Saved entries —
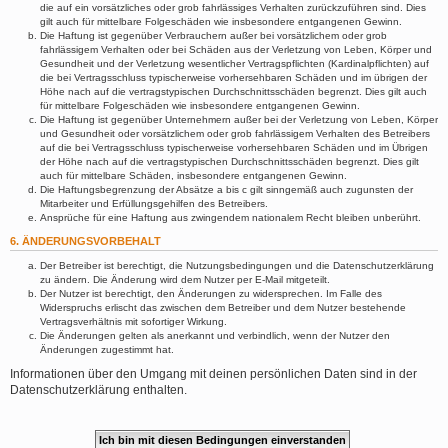
die auf ein vorsätzliches oder grob fahrlässiges Verhalten zurückzuführen sind. Dies
gilt auch für mittelbare Folgeschäden wie insbesondere entgangenen Gewinn.
Die Haftung ist gegenüber Verbrauchern außer bei vorsätzlichem oder grob
fahrlässigem Verhalten oder bei Schäden aus der Verletzung von Leben, Körper und
Gesundheit und der Verletzung wesentlicher Vertragspflichten (Kardinalpflichten) auf
die bei Vertragsschluss typischerweise vorhersehbaren Schäden und im übrigen der
Höhe nach auf die vertragstypischen Durchschnittsschäden begrenzt. Dies gilt auch
für mittelbare Folgeschäden wie insbesondere entgangenen Gewinn.
Die Haftung ist gegenüber Unternehmern außer bei der Verletzung von Leben, Körper
und Gesundheit oder vorsätzlichem oder grob fahrlässigem Verhalten des Betreibers
auf die bei Vertragsschluss typischerweise vorhersehbaren Schäden und im Übrigen
der Höhe nach auf die vertragstypischen Durchschnittsschäden begrenzt. Dies gilt
auch für mittelbare Schäden, insbesondere entgangenen Gewinn.
Die Haftungsbegrenzung der Absätze a bis c gilt sinngemäß auch zugunsten der
Mitarbeiter und Erfüllungsgehilfen des Betreibers.
Ansprüche für eine Haftung aus zwingendem nationalem Recht bleiben unberührt.
6. ÄNDERUNGSVORBEHALT
Der Betreiber ist berechtigt, die Nutzungsbedingungen und die Datenschutzerklärung
zu ändern. Die Änderung wird dem Nutzer per E-Mail mitgeteilt.
Der Nutzer ist berechtigt, den Änderungen zu widersprechen. Im Falle des
Widerspruchs erlischt das zwischen dem Betreiber und dem Nutzer bestehende
Vertragsverhältnis mit sofortiger Wirkung.
Die Änderungen gelten als anerkannt und verbindlich, wenn der Nutzer den
Änderungen zugestimmt hat.
Informationen über den Umgang mit deinen persönlichen Daten sind in der
Datenschutzerklärung enthalten.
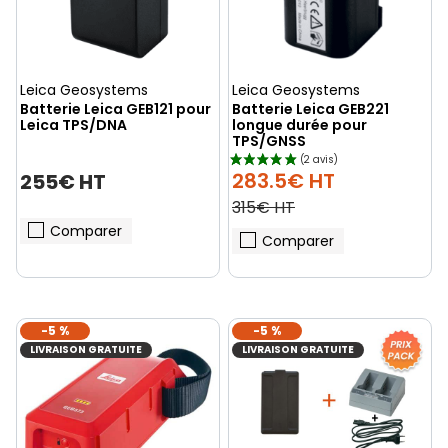
Leica Geosystems
Leica Geosystems
Batterie Leica GEB121 pour
Batterie Leica GEB221
Leica TPS/DNA
longue durée pour
TPS/GNSS
283.5€ HT
255€ HT
315€ HT
Comparer
Comparer
-5 %
-5 %
LIVRAISON GRATUITE
LIVRAISON GRATUITE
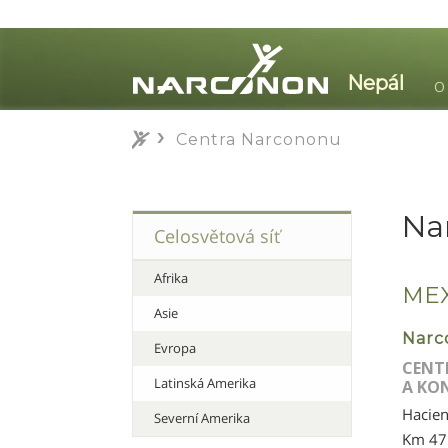
O
Centra Narcononu
Centra Narcononu
⨯
Na
Celosvětová síť
Afrika
ME
Asie
Narc
Evropa
CENT
Latinská Amerika
A KO
Hacien
Severní Amerika
Km 47.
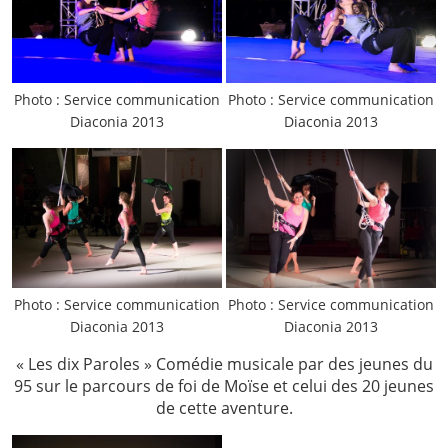
Photo : Service communication
Photo : Service communication
Diaconia 2013
Diaconia 2013
Photo : Service communication
Photo : Service communication
Diaconia 2013
Diaconia 2013
« Les dix Paroles » Comédie musicale par des jeunes du
95 sur le parcours de foi de Moïse et celui des 20 jeunes
de cette aventure.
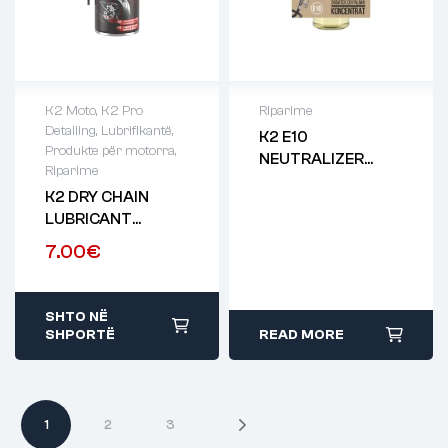
K2 Moto
,
K2 Pro
Riparime
Detailing
,
Lubrifikantë
,
K2 E10
Produkte për motorra
,
NEUTRALIZER
Riparime
Koncentrat 10ML
K2 DRY CHAIN ​​
LUBRICANT
400ML
7.00
€
SHTO NË
SHPORTË
READ MORE
1
2
3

Problem to solve — Whenever a line in the records above contains the string "mittelbare", copy that line.

Exercise result —
gilt auch für mittelbare Folgeschäden wie insbesondere entgangenen Gewinn.
für mittelbare Folgeschäden wie insbesondere entgangenen Gewinn.
auch für mittelbare Schäden, insbesondere entgangenen Gewinn.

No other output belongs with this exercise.